● Instructions to follow
Print, from the listing below, the lines starting at the line containing "Missa inga nyheter!" and ending at the line containing "Lanzan una plataforma", exactly as they stand, and print nothing else.

● Given data
○ ○ ○ ○ ○ ○ ○
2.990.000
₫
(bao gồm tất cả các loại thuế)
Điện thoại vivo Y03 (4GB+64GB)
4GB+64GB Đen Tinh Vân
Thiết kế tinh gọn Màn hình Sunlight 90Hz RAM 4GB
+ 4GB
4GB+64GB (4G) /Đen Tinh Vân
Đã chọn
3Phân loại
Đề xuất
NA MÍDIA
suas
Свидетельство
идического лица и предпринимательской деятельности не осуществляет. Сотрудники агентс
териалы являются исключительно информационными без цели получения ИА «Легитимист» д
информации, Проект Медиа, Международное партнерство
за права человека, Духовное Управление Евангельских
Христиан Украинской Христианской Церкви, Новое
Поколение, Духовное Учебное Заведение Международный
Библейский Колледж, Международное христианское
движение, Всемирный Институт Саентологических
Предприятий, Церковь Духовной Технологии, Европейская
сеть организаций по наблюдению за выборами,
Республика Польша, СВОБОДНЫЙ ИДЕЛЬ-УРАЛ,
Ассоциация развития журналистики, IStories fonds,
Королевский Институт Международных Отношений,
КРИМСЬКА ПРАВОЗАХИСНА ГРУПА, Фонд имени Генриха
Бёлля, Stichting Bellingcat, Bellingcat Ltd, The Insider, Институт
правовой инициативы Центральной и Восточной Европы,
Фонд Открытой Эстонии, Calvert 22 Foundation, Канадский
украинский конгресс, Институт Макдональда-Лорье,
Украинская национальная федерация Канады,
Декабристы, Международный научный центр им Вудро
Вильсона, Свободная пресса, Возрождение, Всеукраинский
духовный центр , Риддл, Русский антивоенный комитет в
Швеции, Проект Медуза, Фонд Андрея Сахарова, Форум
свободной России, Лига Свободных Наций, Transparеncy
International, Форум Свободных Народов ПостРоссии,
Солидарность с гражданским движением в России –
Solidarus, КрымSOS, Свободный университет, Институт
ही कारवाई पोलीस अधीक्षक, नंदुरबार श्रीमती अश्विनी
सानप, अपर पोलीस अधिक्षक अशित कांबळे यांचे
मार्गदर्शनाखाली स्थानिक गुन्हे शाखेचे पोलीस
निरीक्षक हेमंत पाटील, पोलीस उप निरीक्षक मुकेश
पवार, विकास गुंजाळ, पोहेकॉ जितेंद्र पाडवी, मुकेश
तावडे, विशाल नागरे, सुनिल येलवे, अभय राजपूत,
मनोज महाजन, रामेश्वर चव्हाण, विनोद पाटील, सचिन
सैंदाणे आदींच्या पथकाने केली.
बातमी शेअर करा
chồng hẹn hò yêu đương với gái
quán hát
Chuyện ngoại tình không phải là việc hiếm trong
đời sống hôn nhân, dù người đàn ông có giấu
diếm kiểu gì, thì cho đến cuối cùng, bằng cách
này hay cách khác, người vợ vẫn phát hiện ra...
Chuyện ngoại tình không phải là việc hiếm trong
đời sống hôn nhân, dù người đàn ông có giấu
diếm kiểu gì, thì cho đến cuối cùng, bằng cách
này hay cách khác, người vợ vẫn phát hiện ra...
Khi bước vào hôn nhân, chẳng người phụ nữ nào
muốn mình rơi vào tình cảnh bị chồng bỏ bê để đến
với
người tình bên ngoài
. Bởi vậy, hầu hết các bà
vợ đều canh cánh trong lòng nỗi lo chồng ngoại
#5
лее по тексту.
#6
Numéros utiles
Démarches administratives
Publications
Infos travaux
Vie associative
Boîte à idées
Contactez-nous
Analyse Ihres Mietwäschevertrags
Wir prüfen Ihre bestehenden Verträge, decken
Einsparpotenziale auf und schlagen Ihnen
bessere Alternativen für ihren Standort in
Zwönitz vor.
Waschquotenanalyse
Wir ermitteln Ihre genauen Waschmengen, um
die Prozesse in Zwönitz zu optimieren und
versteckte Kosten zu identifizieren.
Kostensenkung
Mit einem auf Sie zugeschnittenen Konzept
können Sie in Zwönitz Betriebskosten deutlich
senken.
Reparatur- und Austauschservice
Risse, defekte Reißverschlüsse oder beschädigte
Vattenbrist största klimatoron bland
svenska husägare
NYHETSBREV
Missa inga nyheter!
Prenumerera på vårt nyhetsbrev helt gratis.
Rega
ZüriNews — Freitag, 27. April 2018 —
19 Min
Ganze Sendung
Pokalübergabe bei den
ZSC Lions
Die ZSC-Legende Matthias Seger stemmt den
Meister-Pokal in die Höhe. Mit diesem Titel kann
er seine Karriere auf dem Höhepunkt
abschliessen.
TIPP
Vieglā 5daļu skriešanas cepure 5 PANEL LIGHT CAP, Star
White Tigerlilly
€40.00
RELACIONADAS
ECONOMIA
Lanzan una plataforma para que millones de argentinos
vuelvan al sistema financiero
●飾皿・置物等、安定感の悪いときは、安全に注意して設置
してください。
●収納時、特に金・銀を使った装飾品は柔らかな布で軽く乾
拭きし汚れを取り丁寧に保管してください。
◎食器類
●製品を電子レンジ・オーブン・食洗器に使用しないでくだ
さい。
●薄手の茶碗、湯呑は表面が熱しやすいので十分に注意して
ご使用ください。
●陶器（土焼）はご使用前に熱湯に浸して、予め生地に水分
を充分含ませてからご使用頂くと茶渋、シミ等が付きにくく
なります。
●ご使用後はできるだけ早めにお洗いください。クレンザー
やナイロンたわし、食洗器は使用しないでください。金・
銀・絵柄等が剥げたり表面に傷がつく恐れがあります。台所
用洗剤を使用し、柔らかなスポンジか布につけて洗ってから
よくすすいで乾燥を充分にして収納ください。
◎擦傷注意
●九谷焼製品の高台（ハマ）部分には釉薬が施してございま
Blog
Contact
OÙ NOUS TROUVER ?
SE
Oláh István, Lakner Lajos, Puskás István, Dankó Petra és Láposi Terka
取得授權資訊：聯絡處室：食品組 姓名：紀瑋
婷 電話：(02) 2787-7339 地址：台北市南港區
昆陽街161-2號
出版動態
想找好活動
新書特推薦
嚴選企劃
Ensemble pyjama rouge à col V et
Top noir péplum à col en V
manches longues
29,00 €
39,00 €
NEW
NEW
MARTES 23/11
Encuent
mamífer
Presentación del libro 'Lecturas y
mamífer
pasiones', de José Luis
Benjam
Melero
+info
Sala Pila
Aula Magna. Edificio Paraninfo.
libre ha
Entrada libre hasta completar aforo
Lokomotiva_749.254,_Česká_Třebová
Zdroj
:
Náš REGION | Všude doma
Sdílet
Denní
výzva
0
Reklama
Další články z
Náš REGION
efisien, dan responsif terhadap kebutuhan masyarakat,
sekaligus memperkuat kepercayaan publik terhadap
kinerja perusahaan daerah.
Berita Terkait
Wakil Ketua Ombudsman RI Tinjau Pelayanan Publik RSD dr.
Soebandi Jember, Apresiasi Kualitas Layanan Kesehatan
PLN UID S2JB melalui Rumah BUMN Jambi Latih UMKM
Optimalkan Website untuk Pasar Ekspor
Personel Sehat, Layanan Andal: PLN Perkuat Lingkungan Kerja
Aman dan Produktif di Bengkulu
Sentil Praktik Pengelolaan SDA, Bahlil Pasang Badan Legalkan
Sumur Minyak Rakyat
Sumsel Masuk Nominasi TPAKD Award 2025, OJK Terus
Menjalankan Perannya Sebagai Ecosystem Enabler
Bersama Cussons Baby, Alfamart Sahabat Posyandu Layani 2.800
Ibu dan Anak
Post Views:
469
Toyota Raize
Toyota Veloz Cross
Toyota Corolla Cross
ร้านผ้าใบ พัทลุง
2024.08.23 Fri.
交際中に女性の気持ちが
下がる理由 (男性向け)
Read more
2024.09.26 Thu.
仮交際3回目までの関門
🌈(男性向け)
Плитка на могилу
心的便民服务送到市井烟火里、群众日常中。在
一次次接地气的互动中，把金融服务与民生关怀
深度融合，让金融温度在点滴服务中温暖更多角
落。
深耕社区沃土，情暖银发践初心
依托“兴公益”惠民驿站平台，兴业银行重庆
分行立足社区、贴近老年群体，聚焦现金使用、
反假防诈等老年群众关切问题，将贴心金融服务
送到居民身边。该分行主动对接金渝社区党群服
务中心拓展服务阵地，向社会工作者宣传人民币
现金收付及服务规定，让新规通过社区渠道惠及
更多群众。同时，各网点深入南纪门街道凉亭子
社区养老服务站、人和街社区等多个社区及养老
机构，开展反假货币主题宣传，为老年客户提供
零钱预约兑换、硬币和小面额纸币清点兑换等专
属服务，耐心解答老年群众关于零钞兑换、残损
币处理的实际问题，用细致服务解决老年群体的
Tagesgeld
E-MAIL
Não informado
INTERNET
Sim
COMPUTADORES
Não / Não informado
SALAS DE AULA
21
○ ○ ○ ○ ○ ○ ○
● Exercise solution
Missa inga nyheter!
Prenumerera på vårt nyhetsbrev helt gratis.
Rega
ZüriNews — Freitag, 27. April 2018 —
19 Min
Ganze Sendung
Pokalübergabe bei den
ZSC Lions
Die ZSC-Legende Matthias Seger stemmt den
Meister-Pokal in die Höhe. Mit diesem Titel kann
er seine Karriere auf dem Höhepunkt
abschliessen.
TIPP
Vieglā 5daļu skriešanas cepure 5 PANEL LIGHT CAP, Star
White Tigerlilly
€40.00
RELACIONADAS
ECONOMIA
Lanzan una plataforma para que millones de argentinos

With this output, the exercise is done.